DALLAS — All you have to do to pick the Cowboys to win the NFC East in 2009 with any degree of confidence is overlook three little factors as they relate to those things that are in the team’s way, namely the Giants and Eagles.

One is that the Giants and Eagles had better records and were playoff teams a year ago.
Another is that the Giants and Eagles added more interesting pieces to their team than the Cowboys did during free agency.
The last is that the Giants and Eagles have a 2009 draft to add to their depth.
What exactly do the Cowboys have to show for the draft, other than a kicker to produce touchbacks, presuming there will be a need for multiple kickoffs in games this season?
Coach Wade Phillips was just kidding when he stood outside the team’s Metrodome locker room Friday night and proclaimed his team champs of the NFC East.
“We finished 2-2 and everyone else was 1-3,” he said.
Nothing wrong with a little humor.
The only thing wrong would be anyone expecting a repeat this regular season.
Wait. It gets worse.
The Cowboys aren’t just the third-best team in the NFC East. For the 2009 regular season that begins in five days at Tampa Bay, they have the distinct look of the second-best professional team in the state of Texas.
Not that it matters when it comes to accumulating playoff wins — something the Cowboys have failed to do since the Switzer era — but you can book the Houston Texans to win more games this season than the Cowboys.
The Texans, yet to finish better than 8-8 in seven seasons, play a softer schedule in a more winnable division than Dallas. Their quarterback, Matt Schaub, may not be as good as Tony Romo but that difference is obscured by the Cowboys’ lack of a home-run hitter at wide receiver.
The Texans have Andre Johnson, who led the NFL in receptions and yards last season, and should be more widely known than he is.
The Cowboys have a bunch of wide receivers who should remain about as unknown as they are.
The things to like about the Cowboys include depth at running back and a willingness on the part of offensive coordinator Jason Garrett to strive for more run-pass balance in 2009. A year ago, the only teams that ran the ball less often than the Cowboys were the dregs of the league, forced to pass in catch-up situations.
It’s also easy to like the way the schedule-maker has the Cowboys opening with three winnable road games the first five weeks. Tampa Bay, Denver and Kansas City should be among the bottom 10 teams in the NFL this season.

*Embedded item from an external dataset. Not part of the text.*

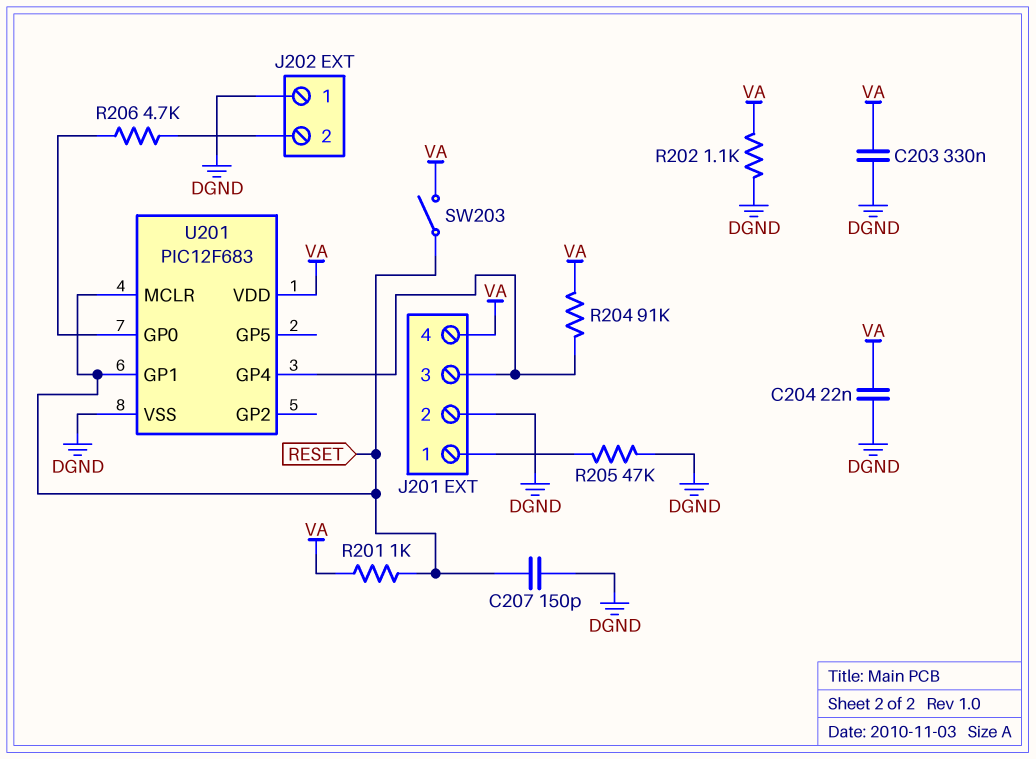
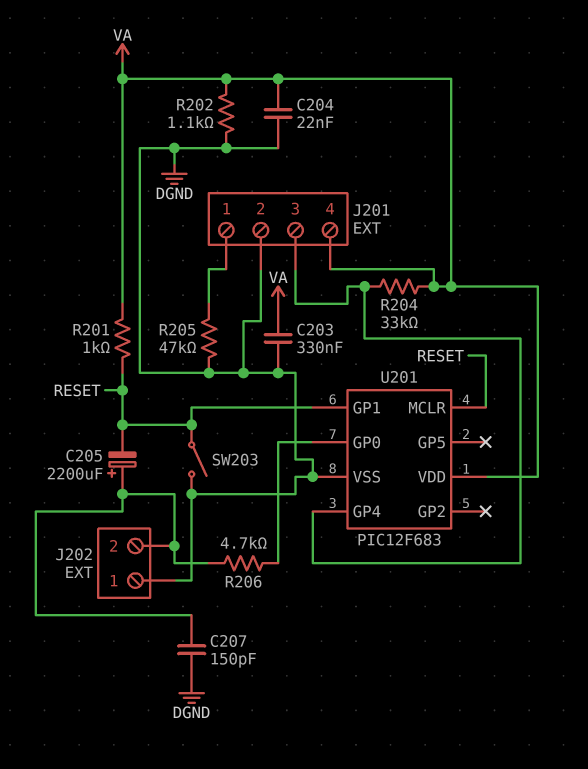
C205: none -> 2200uF (plus J202/2, minus RESET)
C207: 150pF (DGND, RESET) -> 150pF (DGND, J202/2)
R204: 91k (J201/3, VA) -> 33k (J201/3, VA)
SW203: switch (RESET, VA) -> switch (DGND, RESET)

Bottom five for all three is possible.
So the opportunity for excitement in September and October is real. The Cowboys and Eagles should be playing for first place or some share of it when Dallas goes to Philadelphia on Nov. 8.

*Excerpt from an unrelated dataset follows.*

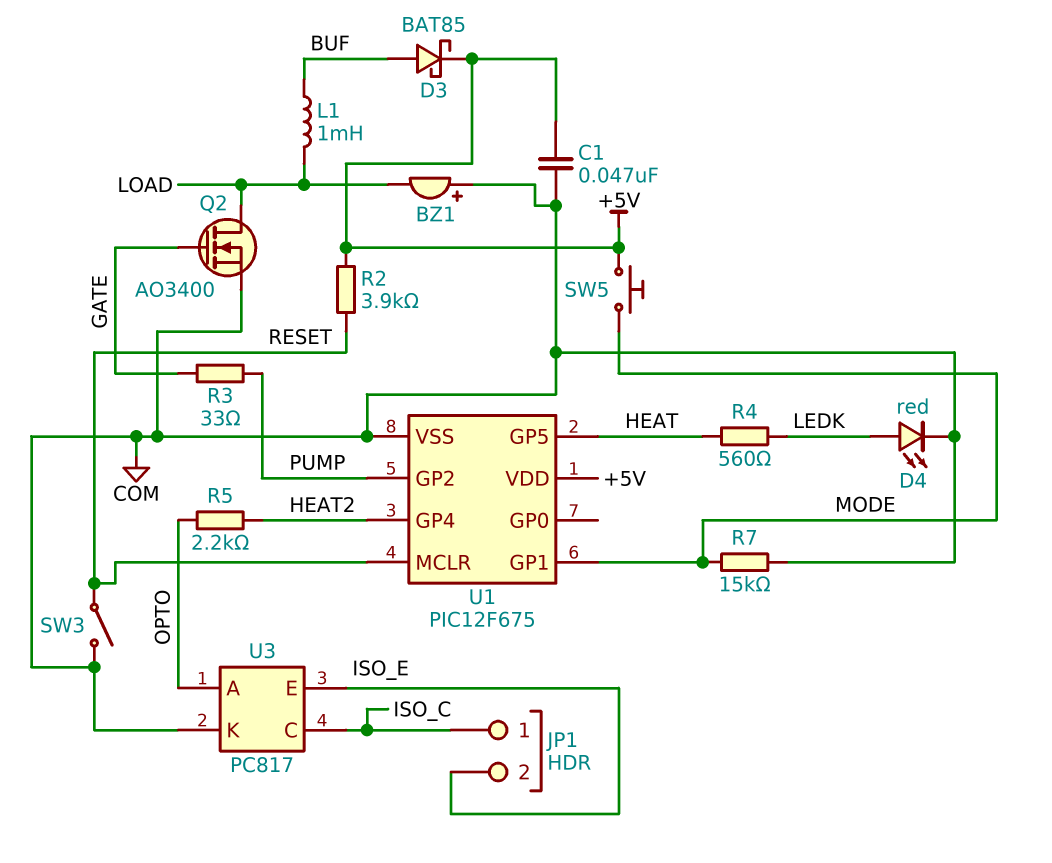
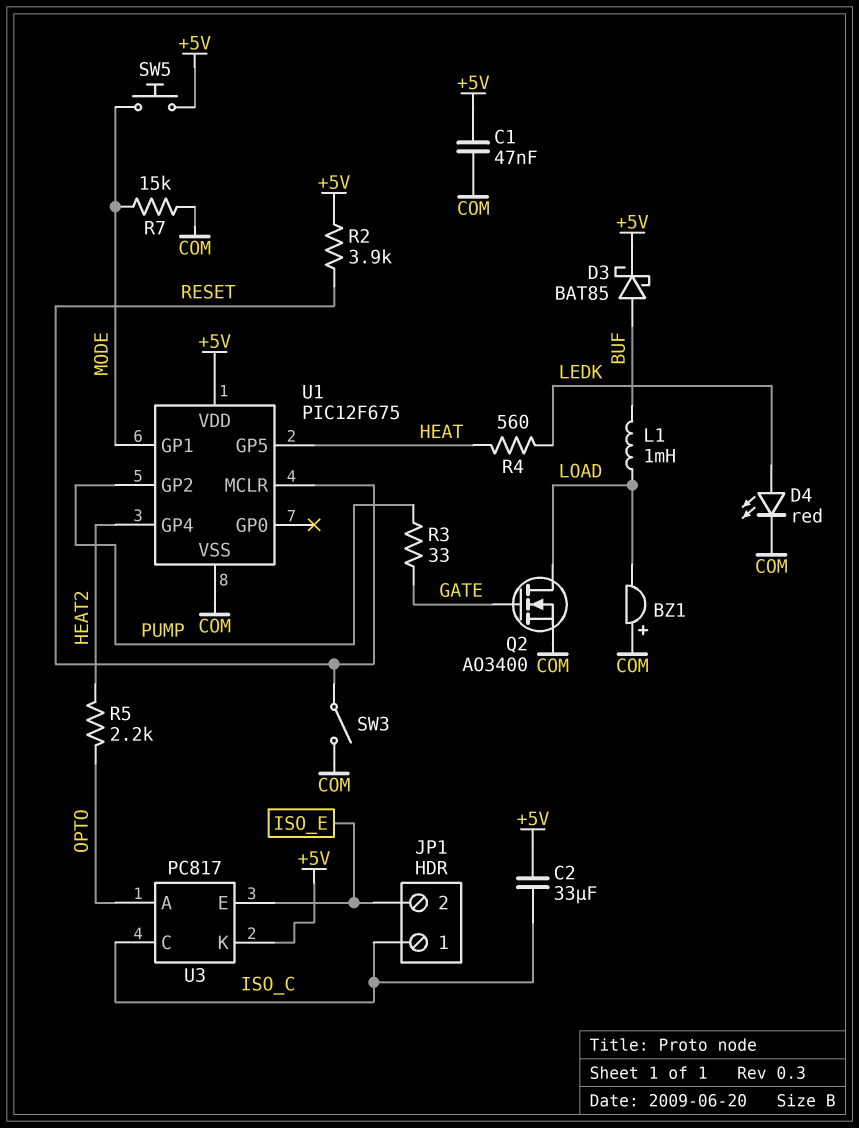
C2: none -> 33uF (+5V, ISO_C)
U3 pin K: COM -> +5V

If the Cowboys are still fighting for first when they get to New York on Dec. 6, then there’s hope. But that might be all because it begins the always dangerous end-of-season run in which Dallas will be challenged in all five games and might not be favored by more than three points in any.
The Cowboys close with the Giants, Saints and Redskins on the road and San Diego and the Eagles at home.

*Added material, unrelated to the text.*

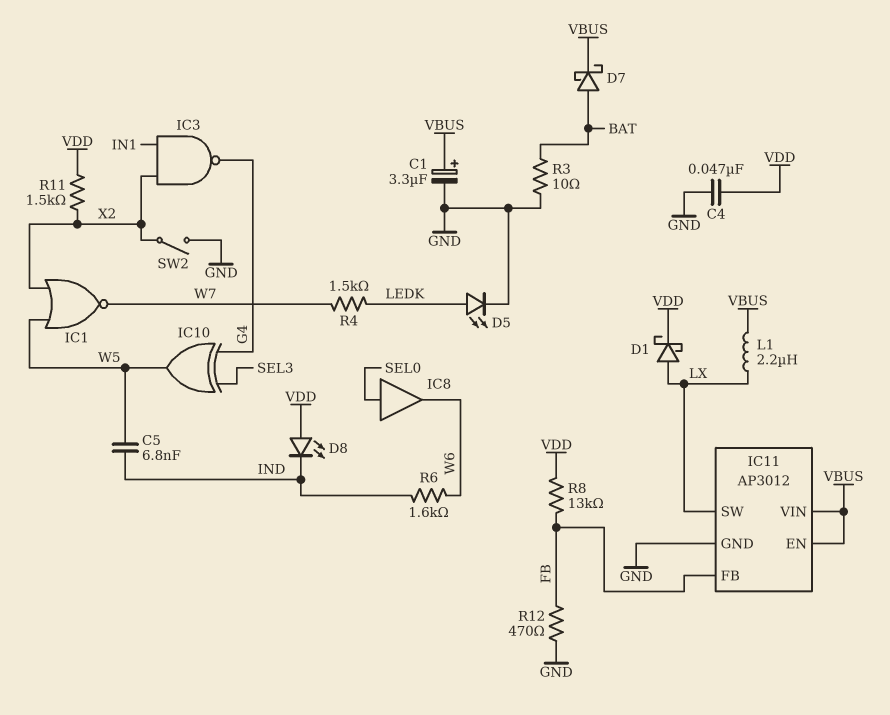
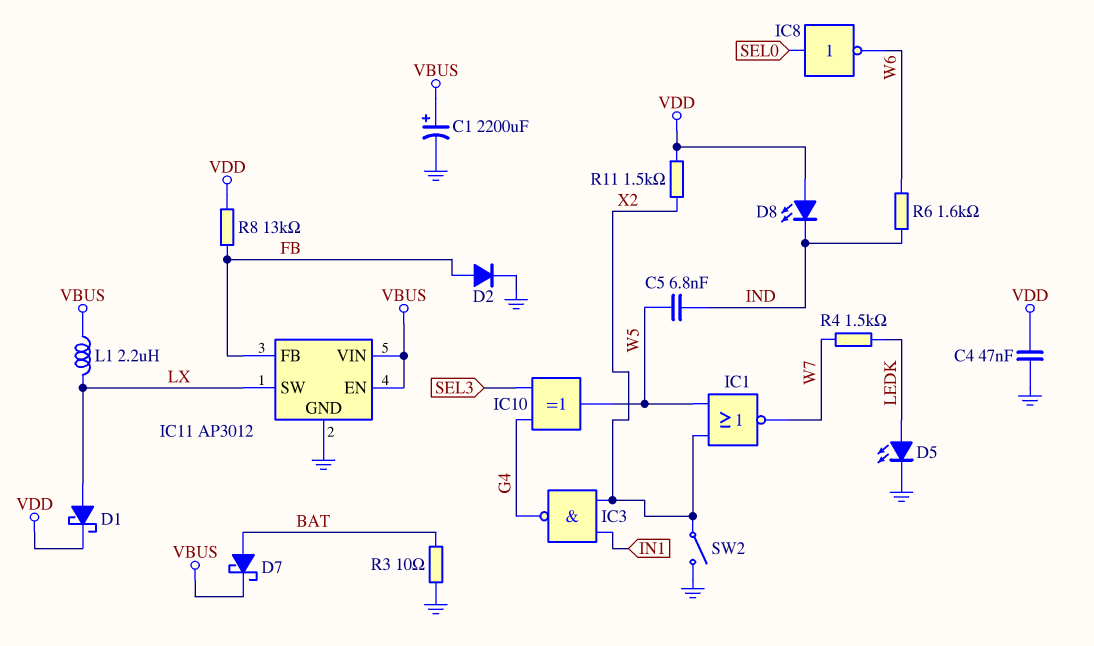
C1: 3.3uF (plus VBUS, minus GND) -> 2200uF (plus VBUS, minus GND)
D2: none -> diode (A FB, K GND)
IC8: buffer (in SEL0, out W6) -> NOT (in SEL0, out W6)
R12: 470 (FB, GND) -> none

By then, we will have learned if an emphasis on the run and a commitment to second tight end Martellus Bennett and a return to brief 2006 glory by Roy Williams are enough to overcome the loss of Terrell Owens.
Take whatever side you choose on the Owens-as-divisive-force debate. Buffalo’s new receiver caught 38 touchdown passes for Dallas the last three years. That matches Hall of Famer Michael Irvin’s best five-year stretch in Dallas (1991-95).
That doesn’t make Owens a better player than Irvin. Emmitt Smith’s nose for the end zone had something to do with that numerical disparity.
But whether Owens was too combustible in the locker room or not, his explosiveness on the field is gone, as well. The Cowboys did not attempt to replace it in free agency or the draft.
The notion that they will cover for his loss by an alteration of style featuring more passes to backs and tight ends has merit. It’s just an awfully difficult way to travel, those 15-play scoring drives.
But it’s the only one the Cowboys have right now. And that’s a road that leads to 8-8 as the search for playoff success moves into another decade.